* **Brief**: Return the records that follow unaltered. Omit every picture.

(Page-level text extractions)

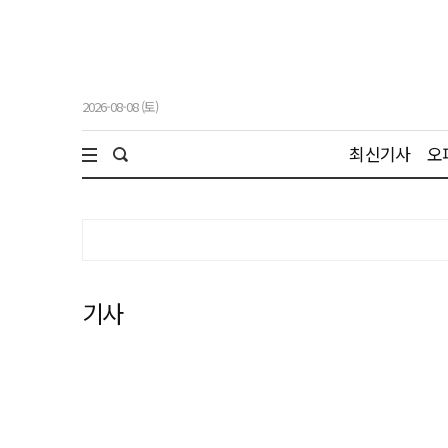
2026-08-08 (토)
최신기사
오
기사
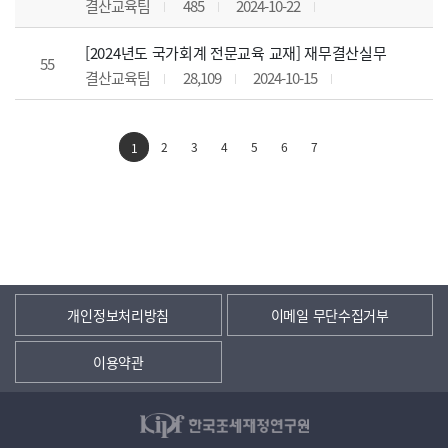
결산교육팀
485
2024-10-22
[2024년도 국가회계 전문교육 교재] 재무결산실무
55
결산교육팀
28,109
2024-10-15
2
3
4
5
6
7
1
개인정보처리방침
이메일 무단수집거부
이용약관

* **Problem solution**:
2026-08-08 (토)
최신기사
오
기사
결산교육팀
485
2024-10-22
[2024년도 국가회계 전문교육 교재] 재무결산실무
55
결산교육팀
28,109
2024-10-15
2
3
4
5
6
7
1
개인정보처리방침
이메일 무단수집거부
이용약관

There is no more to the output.